I don't have to print (or even know) the substring, I just need to print its length.
It is also given that the result cannot be greater than 60
, even though the length of each string can be as high as 13 000
.
What I tried is this: I found the smallest length of any string of the given strings and then I compared it with 60
and I chose the smallest value between the two as starting point
. Then I started taking sequences of the first string, and the length of each sequence of the first string is len
, where len
takes values from starting point
to 1
. At each iteration I take all possible sequences of the first string of length len
and I use it as pattern
. Using the KMP algorithm (thus, complexity of O(n+m)
), I iterated through all the other strings (from 2
to n
) and checked if pattern
is found in string i
. Whenever it isn't found, I break the iteration and try the next sequence available of length len
or, if there isn't any, I decrease len
and try all sequences that have as length the new, decreased value len
. But if it matches, I stop the program and print the length len
, since we started from the longest possible length, decreasing at each step, it is logical that the first match that we find represents the largest possible length.

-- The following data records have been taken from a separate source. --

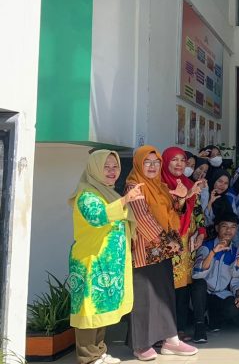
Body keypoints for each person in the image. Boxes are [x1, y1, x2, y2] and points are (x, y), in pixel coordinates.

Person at [68, 150, 143, 364]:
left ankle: (99, 351)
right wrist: (126, 200)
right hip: (91, 261)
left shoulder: (107, 193)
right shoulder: (86, 195)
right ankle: (88, 357)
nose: (112, 171)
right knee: (88, 310)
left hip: (107, 262)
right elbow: (98, 217)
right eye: (106, 167)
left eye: (115, 166)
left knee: (101, 307)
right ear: (94, 168)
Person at [124, 145, 197, 360]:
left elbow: (174, 210)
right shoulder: (133, 187)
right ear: (138, 164)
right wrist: (169, 243)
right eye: (147, 162)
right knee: (144, 298)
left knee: (164, 295)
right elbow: (142, 219)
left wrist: (182, 197)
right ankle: (141, 344)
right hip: (144, 252)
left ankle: (170, 340)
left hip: (163, 250)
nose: (152, 166)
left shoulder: (160, 186)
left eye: (156, 162)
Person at [161, 147, 207, 341]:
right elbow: (165, 213)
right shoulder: (160, 186)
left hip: (188, 244)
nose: (179, 164)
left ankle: (178, 328)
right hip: (168, 243)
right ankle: (163, 331)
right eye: (175, 160)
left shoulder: (189, 183)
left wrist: (201, 232)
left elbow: (197, 211)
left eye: (183, 160)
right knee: (165, 287)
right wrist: (185, 196)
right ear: (166, 162)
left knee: (183, 288)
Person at [190, 211, 239, 344]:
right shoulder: (206, 246)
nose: (228, 230)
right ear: (217, 228)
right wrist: (213, 252)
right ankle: (200, 326)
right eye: (224, 226)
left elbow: (237, 278)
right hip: (203, 295)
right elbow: (197, 273)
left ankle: (212, 318)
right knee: (199, 284)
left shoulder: (236, 252)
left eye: (233, 227)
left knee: (234, 309)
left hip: (220, 294)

Here is the code (but it doesn't really matter since this method is not good enough; I know I shouldn't use using namespace std
but it doesn't really affect this program so I just didn't bother):
#include <iostream>
#include <string>
#define nmax 50001
#define result_max 60
using namespace std;
int n,m,lps[nmax],starting_point,len;
string a[nmax],pattern,str;
void create_lps() {
lps[0]=0;
unsigned int len=0,i=1;
while (i < pattern.length()) {
if (pattern[i] == pattern[len]) {
len++;
lps[i] = len;
i++;
}
else {
if (len != 0) {
len = lps[len-1];
}
else {
lps[i] = 0;
i++;
}
}
}
}
bool kmp_MatchOrNot(int index) {
unsigned int i=0,j=0;
while (i < a[index].length()) {
if (pattern[j] == a[index][i]) {
j++;
i++;
}
if (j == pattern.length()) {
return true;
}
else if (i<a[index].length() && pattern[j]!=a[index][i]){
if (j != 0) {
j = lps[j-1];
}
else {
i++;
}
}
}
return false;
}
int main()
{
int i,left,n;
unsigned int minim = nmax;
bool solution;
cin>>n;
for (i=1;i<=n;i++) {
cin>>a[i];
if (a[i].length() < minim) {
minim = a[i].length();
}
}
if (minim < result_max) starting_point = minim;
else starting_point = result_max;
for (len=starting_point; len>=1; len--) {
for (left=0; (unsigned)left<=a[1].length()-len; left++) {
pattern = a[1].substr(left,len);
solution = true;
for (i=2;i<=n;i++) {
if (pattern.length() > a[i].length()) {
solution = false;
break;
}
else {
create_lps();
if (kmp_MatchOrNot(i) == false) {
solution = false;
break;
}
}
}
if (solution == true) {
cout<<len;
return 0;
}
}
}
return 0;
}
The thing is this: the program works correctly and it gives the right results, but when I sent the code on the website, it gave a 'Time limit exceeded' error, so I only got half the points.
This leads me to believe that, in order to solve the problem in a better time complexity, I have to take advantage of the fact that the letters of the string can only be a
or b
, since it looks like a pretty big thing that I didn't use, but I don't have any idea as to how exactly could I use this information. I would appreciate any help.